Structural mechanism of cytosolic DNA sensing by cGAS

Cytosolic DNA arising from intracellular bacterial or viral infections is a powerful pathogen-associated molecular pattern (PAMP) that leads to innate immune host defence by the production of type I interferon and inflammatory cytokines. Recognition of cytosolic DNA by the recently discovered cyclic-GMP-AMP (cGAMP) synthase (cGAS) induces the production of cGAMP to activate the stimulator of interferon genes (STING). Here we report the crystal structure of cGAS alone and in complex with DNA, ATP and GTP along with functional studies.
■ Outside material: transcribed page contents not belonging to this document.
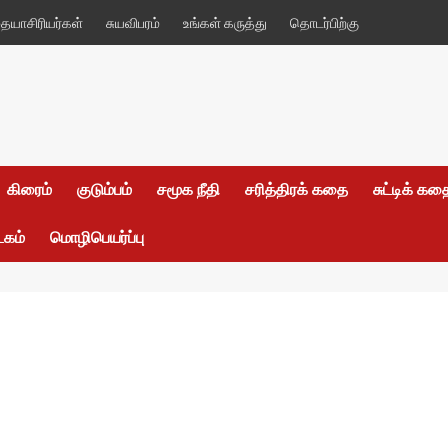
யாசிரியர்கள்
சுயவிபரம்
உங்கள் கருத்து
தொடர்பிற்கு
கிரைம்
குடும்பம்
சமூக நீதி
சரித்திரக் கதை
சுட்டிக் க
டகம்
மொழிபெயர்ப்பு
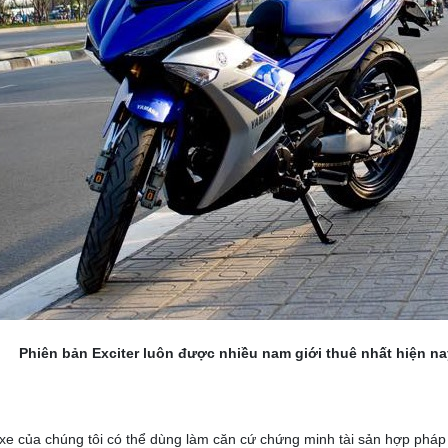
Phiên bản Exciter luôn được nhiều nam giới thuê nhất hiện na
 của chúng tôi có thể dùng làm căn cứ chứng minh tài sản hợp pháp k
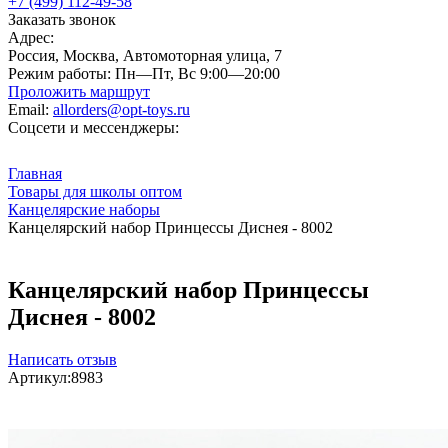
+7 (499) 112-49-58
Заказать звонок
Адрес:
Россия, Москва, Автомоторная улица, 7
Режим работы:
Пн—Пт, Вс 9:00—20:00
Проложить маршрут
Email:
allorders@opt-toys.ru
Соцсети и мессенджеры:
Главная
Товары для школы оптом
Канцелярские наборы
Канцелярский набор Принцессы Диснея - 8002
Канцелярский набор Принцессы
Диснея - 8002
Написать отзыв
Артикул:
8983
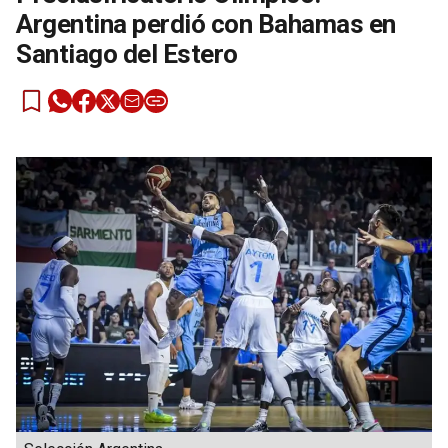
Argentina perdió con Bahamas en
Santiago del Estero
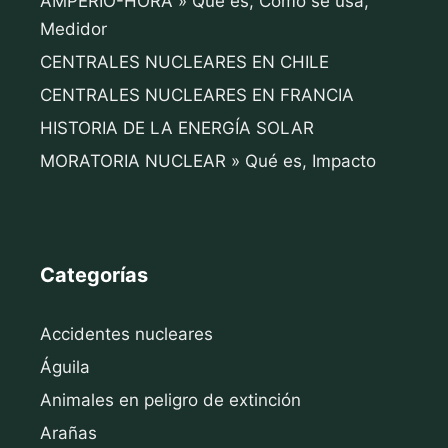
AMPERIO-HORA » Qué es, Cómo se usa,
Medidor
CENTRALES NUCLEARES EN CHILE
CENTRALES NUCLEARES EN FRANCIA
HISTORIA DE LA ENERGÍA SOLAR
MORATORIA NUCLEAR » Qué es, Impacto
Categorías
Accidentes nucleares
Águila
Animales en peligro de extinción
Arañas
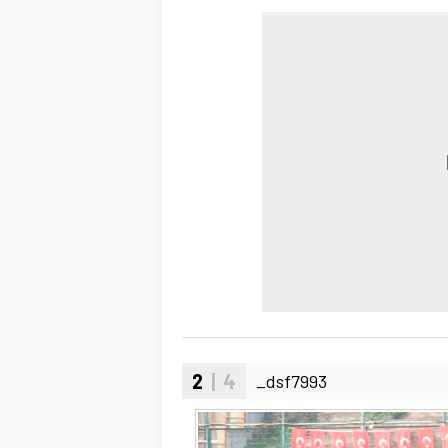
2
| 4
_dsf7993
Our results explain the broad DNA sensing specificity of cGAS, show how cGAS catalyses dinucleotide formation and indicate activation by a DNA-induced structural switch. cGAS possesses a remarkable structural similarity to the antiviral cytosolic double-stranded RNA sensor 2′-5′oligoadenylate synthase (OAS1), but contains a unique zinc thumb that recognizes B-form double-stranded DNA. Our results mechanistically unify dsRNA and dsDNA innate immune sensing by OAS1 and cGAS nucleotidyl transferases. Cytosolic DNA arising from intracellular bacterial or viral infections induces type I interferon through activation of the DNA sensor cGAS, which catalyses the synthesis of cyclic dinucleotide which in turn activates STING; here the crystal structures of a carboxy-terminal fragment of cGAS alone and in complex with UTP and DNA–ATP–GTP complex are determined. DNA sensing by cGAS The mechanism of sensing and signalling of cytosolic DNA by the innate immune system is a topic of intense research interest as it is the means by which invading bacteria and viruses are detected. Cytosolic DNA is known to induce type I interferon through activation of the DNA sensor cyclic-GMP-AMP synthetase (cGAS), which catalyses the synthesis of a cyclic dinucleotide which in turn activates a protein known as STING (stimulator of interferon genes). Karl-Peter Hopfner and co-workers present the crystal structures of a C-terminal fragment of cGAS alone, in complex with UTP, and as a DNA–ATP–GTP complex. In a complementary paper [in this issue], Veit Hornung and coworkers show that the product of cGAS is distinct from previously characterized cyclic dinucleotides. Rather it is an unorthodox cyclic dinucleotide with a 2′–5′ linkage between guanosine and adenosine. This two-step synthesis of cGAMP(2′–5′) could be a focus for the development of specific inhibitors for the treatment of autoimmune diseases that engage the cGAS–STING axis.